• _LISTED ENTRIES_
+++++
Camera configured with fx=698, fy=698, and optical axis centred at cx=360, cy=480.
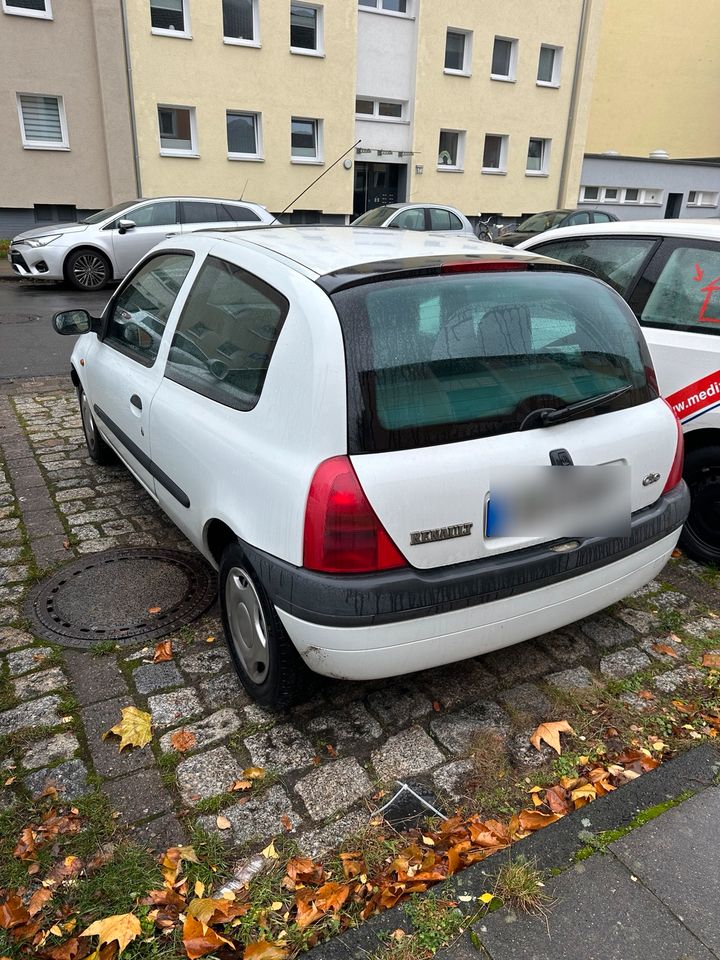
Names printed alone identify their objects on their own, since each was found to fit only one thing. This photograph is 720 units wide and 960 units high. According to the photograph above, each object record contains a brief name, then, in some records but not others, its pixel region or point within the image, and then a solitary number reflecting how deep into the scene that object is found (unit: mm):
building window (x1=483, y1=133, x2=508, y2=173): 25000
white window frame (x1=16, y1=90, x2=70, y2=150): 17469
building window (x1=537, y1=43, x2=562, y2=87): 25297
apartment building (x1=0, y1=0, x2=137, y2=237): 17000
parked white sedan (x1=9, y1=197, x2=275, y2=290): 12992
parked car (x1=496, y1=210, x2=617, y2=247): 17809
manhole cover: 3223
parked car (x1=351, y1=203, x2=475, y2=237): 15070
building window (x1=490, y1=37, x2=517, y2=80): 24109
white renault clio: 2186
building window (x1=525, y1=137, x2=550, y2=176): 26203
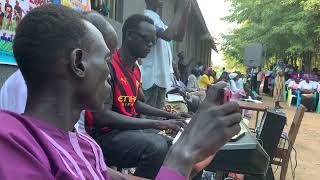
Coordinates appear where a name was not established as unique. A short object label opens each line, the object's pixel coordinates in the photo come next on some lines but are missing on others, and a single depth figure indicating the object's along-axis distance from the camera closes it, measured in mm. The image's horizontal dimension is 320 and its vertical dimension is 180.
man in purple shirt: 780
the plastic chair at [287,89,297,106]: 12939
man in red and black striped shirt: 1731
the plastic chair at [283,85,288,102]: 14297
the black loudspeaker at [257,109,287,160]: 2869
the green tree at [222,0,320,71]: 13905
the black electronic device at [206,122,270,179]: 1568
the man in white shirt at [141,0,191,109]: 2805
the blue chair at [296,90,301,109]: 12223
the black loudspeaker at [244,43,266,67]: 10141
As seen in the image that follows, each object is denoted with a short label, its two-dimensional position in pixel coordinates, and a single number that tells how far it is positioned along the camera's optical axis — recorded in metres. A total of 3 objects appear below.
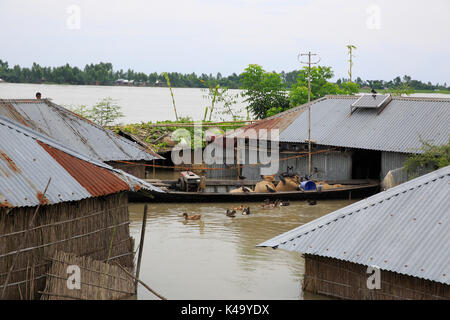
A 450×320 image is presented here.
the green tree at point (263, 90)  43.03
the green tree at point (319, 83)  43.78
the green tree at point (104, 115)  41.69
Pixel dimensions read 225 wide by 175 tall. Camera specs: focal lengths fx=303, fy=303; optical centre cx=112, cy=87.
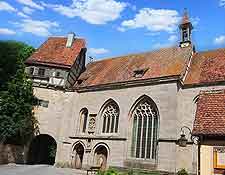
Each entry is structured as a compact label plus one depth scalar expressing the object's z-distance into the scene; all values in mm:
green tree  26477
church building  23812
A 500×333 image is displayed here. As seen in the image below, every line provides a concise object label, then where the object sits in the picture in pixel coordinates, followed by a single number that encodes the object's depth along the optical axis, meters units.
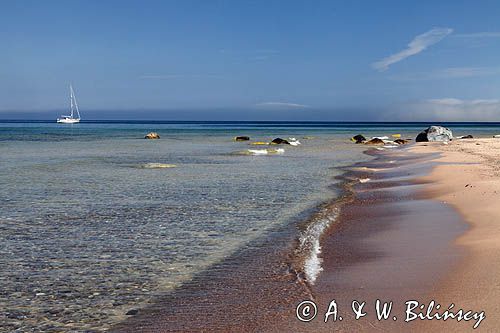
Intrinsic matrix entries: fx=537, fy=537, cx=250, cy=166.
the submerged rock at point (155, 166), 32.06
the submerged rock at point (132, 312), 7.55
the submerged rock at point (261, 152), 45.04
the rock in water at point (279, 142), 65.41
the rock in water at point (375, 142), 69.16
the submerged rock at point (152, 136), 86.34
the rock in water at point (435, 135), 68.06
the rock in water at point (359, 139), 72.14
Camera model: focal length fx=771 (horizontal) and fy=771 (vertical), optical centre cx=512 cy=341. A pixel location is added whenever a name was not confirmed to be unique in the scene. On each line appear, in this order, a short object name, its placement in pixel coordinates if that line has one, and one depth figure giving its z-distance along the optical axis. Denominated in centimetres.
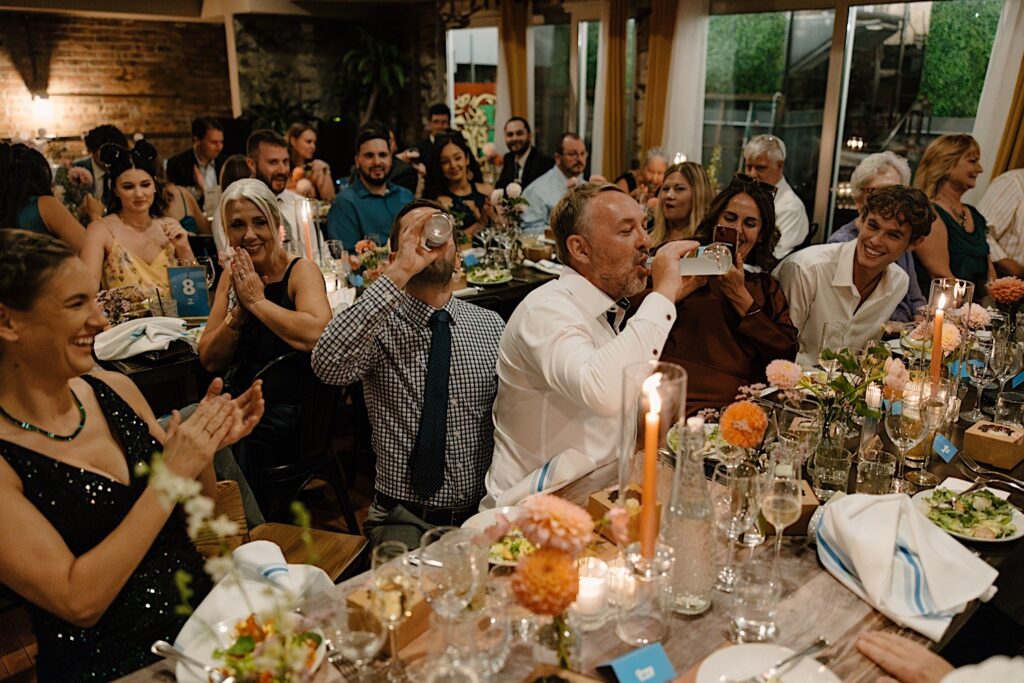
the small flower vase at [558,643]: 112
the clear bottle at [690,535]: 127
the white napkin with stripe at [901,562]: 131
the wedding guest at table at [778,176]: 472
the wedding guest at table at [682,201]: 383
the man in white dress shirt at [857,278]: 279
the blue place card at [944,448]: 191
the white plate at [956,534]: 156
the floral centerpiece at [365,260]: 378
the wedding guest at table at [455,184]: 527
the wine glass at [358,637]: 113
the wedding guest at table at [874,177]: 366
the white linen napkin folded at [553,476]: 170
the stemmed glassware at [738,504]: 143
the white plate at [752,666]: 115
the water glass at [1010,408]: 211
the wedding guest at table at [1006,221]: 453
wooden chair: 186
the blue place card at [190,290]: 322
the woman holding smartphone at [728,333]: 251
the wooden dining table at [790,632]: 118
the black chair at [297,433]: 252
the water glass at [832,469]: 175
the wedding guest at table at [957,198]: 396
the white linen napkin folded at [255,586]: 126
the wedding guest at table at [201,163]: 625
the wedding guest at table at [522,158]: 659
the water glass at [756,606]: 124
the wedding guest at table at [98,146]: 556
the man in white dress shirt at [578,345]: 173
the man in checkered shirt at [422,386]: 206
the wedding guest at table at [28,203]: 350
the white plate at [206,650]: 116
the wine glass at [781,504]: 137
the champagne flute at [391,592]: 114
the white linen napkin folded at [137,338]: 277
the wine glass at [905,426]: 181
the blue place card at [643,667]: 115
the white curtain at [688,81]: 663
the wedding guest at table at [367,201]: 479
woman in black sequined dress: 136
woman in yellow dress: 350
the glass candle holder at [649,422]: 115
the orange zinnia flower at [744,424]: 157
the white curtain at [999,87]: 513
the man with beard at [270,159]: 491
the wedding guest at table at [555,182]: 579
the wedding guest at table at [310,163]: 620
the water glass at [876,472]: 174
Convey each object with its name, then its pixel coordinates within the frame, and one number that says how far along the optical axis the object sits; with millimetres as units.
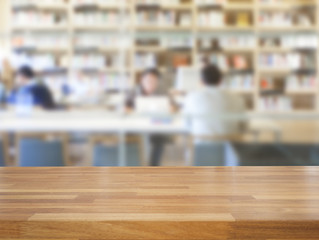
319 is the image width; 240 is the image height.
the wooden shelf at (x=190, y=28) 6812
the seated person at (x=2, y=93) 5066
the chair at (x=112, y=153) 3148
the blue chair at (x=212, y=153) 2994
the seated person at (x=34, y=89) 4383
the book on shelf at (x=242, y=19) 6890
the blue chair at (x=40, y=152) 3143
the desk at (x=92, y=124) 3059
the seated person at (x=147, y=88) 3990
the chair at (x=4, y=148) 3294
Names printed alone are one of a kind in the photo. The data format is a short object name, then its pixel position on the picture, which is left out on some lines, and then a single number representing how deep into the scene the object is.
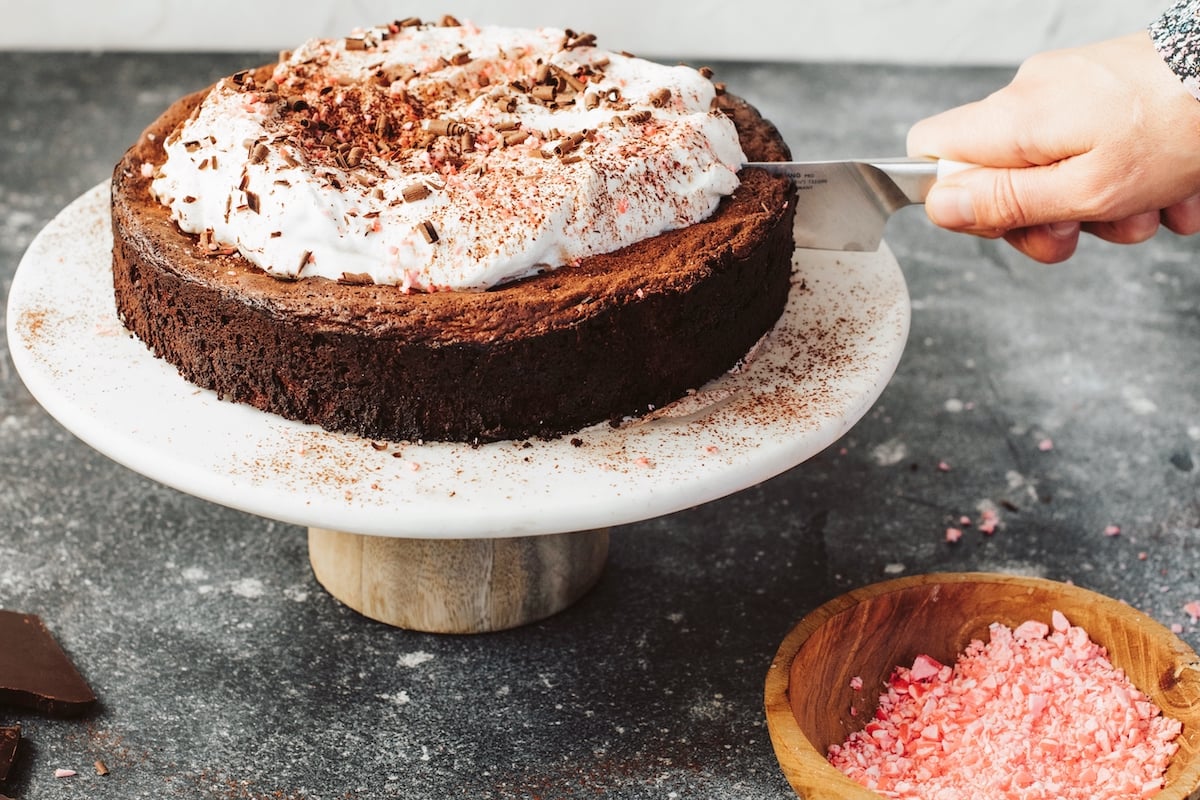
+++++
• _WHAT YOU WILL DO_
Type the lines above out again exactly as they appear, skipping every picture.

• _ANSWER_
Camera configured with fx=698, fy=698, and optical axis centred at cx=360, cy=480.
Names printed alone identify their objects on their own, since each was found to fit only one thing. This photograph is 720 units wide and 960 units high. According to the photograph above, each object record contains a brief name, then, in some records but not others, its pixel region or point within the image, and then a solitary number reflecting how deep into the scene that object is found (unit: mm):
building window (x1=483, y1=133, x2=508, y2=173): 25000
white window frame (x1=16, y1=90, x2=70, y2=150): 17469
building window (x1=537, y1=43, x2=562, y2=87): 25297
apartment building (x1=0, y1=0, x2=137, y2=237): 17000
parked white sedan (x1=9, y1=197, x2=275, y2=290): 12992
parked car (x1=496, y1=210, x2=617, y2=247): 17809
manhole cover: 3223
parked car (x1=351, y1=203, x2=475, y2=237): 15070
building window (x1=490, y1=37, x2=517, y2=80): 24109
white renault clio: 2186
building window (x1=525, y1=137, x2=550, y2=176): 26203
Coordinates appear where a name was not established as unique. A short object label opens each line, the object's pixel coordinates in the photo come next on some lines but are missing on others, and a single depth figure indicating the object's along-axis distance from the camera closes it, measured in mm. The image's horizontal dimension is 320 and its vertical dimension is 180.
man in purple shirt: 780
the plastic chair at [287,89,297,106]: 12939
man in red and black striped shirt: 1731
the plastic chair at [283,85,288,102]: 14297
the black loudspeaker at [257,109,287,160]: 2869
the green tree at [222,0,320,71]: 13905
the black electronic device at [206,122,270,179]: 1568
the man in white shirt at [141,0,191,109]: 2805
the blue chair at [296,90,301,109]: 12223
the black loudspeaker at [244,43,266,67]: 10141
As seen in the image that follows, each object is denoted with a short label, its two-dimensional position in pixel coordinates, and a single number that tells how far it is positioned along the camera's optical axis — recorded in metres. A total of 3 objects appear below.
A 450×320 image is presented here.
the green tree at point (263, 90)  43.03
the green tree at point (319, 83)  43.78
the green tree at point (104, 115)  41.69
Pixel dimensions read 225 wide by 175 tall. Camera specs: focal lengths fx=303, fy=303; optical centre cx=112, cy=87.
Each entry is structured as a compact label plus one depth scalar expressing the object's z-distance into the scene; all values in mm:
green tree  26477
church building  23812
A 500×333 image is displayed here. As seen in the image below, every line provides a concise object label, then where the object sits in the picture in pixel coordinates, followed by a single number that encodes the object's depth along the optical axis, meters units.
Intrinsic matrix entries: fx=537, fy=537, cx=250, cy=166.
the submerged rock at point (155, 166), 32.06
the submerged rock at point (132, 312), 7.55
the submerged rock at point (261, 152), 45.04
the rock in water at point (279, 142), 65.41
the rock in water at point (375, 142), 69.16
the submerged rock at point (152, 136), 86.34
the rock in water at point (435, 135), 68.06
the rock in water at point (359, 139), 72.14
Camera model: focal length fx=771 (horizontal) and fy=771 (vertical), optical centre cx=512 cy=341. A pixel location is added whenever a name was not confirmed to be unique in the scene. On each line appear, in this order, a short object name, its placement in pixel coordinates if that line has one, and one depth figure giving its z-distance along the optical axis. Denominated in centimetres.
the small flower vase at [558,643]: 112
the clear bottle at [690,535]: 127
the white napkin with stripe at [901,562]: 131
the wedding guest at table at [778,176]: 472
the wedding guest at table at [682,201]: 383
the man in white dress shirt at [857,278]: 279
the blue place card at [944,448]: 191
the white plate at [956,534]: 156
the floral centerpiece at [365,260]: 378
the wedding guest at table at [455,184]: 527
the wine glass at [358,637]: 113
the wedding guest at table at [874,177]: 366
the white linen napkin folded at [553,476]: 170
the stemmed glassware at [738,504]: 143
the white plate at [752,666]: 115
the water glass at [1010,408]: 211
the wedding guest at table at [1006,221]: 453
wooden chair: 186
the blue place card at [190,290]: 322
the woman holding smartphone at [728,333]: 251
the wooden dining table at [790,632]: 118
the black chair at [297,433]: 252
the water glass at [832,469]: 175
the wedding guest at table at [957,198]: 396
the white linen napkin folded at [255,586]: 126
the wedding guest at table at [201,163]: 625
the wedding guest at table at [522,158]: 659
the water glass at [756,606]: 124
the wedding guest at table at [98,146]: 556
the man in white dress shirt at [578,345]: 173
the man in checkered shirt at [422,386]: 206
the wedding guest at table at [28,203]: 350
the white plate at [206,650]: 116
the wine glass at [781,504]: 137
the champagne flute at [391,592]: 114
the white linen napkin folded at [137,338]: 277
the wine glass at [905,426]: 181
the blue place card at [643,667]: 115
the white curtain at [688,81]: 663
the wedding guest at table at [367,201]: 479
woman in black sequined dress: 136
woman in yellow dress: 350
the glass candle holder at [649,422]: 115
the orange zinnia flower at [744,424]: 157
the white curtain at [999,87]: 513
the man with beard at [270,159]: 491
the wedding guest at table at [555,182]: 579
the wedding guest at table at [310,163]: 620
the water glass at [876,472]: 174
Convey each object with its name, then its pixel coordinates within the frame, and one number that says how far along the optical axis the object sits; with millimetres as units.
319 is the image width; 240 is the image height.
the wooden shelf at (x=190, y=28) 6812
the seated person at (x=2, y=93) 5066
the chair at (x=112, y=153) 3148
the blue chair at (x=212, y=153) 2994
the seated person at (x=34, y=89) 4383
the book on shelf at (x=242, y=19) 6890
the blue chair at (x=40, y=152) 3143
the desk at (x=92, y=124) 3059
the seated person at (x=147, y=88) 3990
the chair at (x=4, y=148) 3294
Names printed alone are one of a kind in the photo. The data format is a short object name, then its pixel position on the picture, which is left out on some lines, and then a single number representing how deep into the scene the object is.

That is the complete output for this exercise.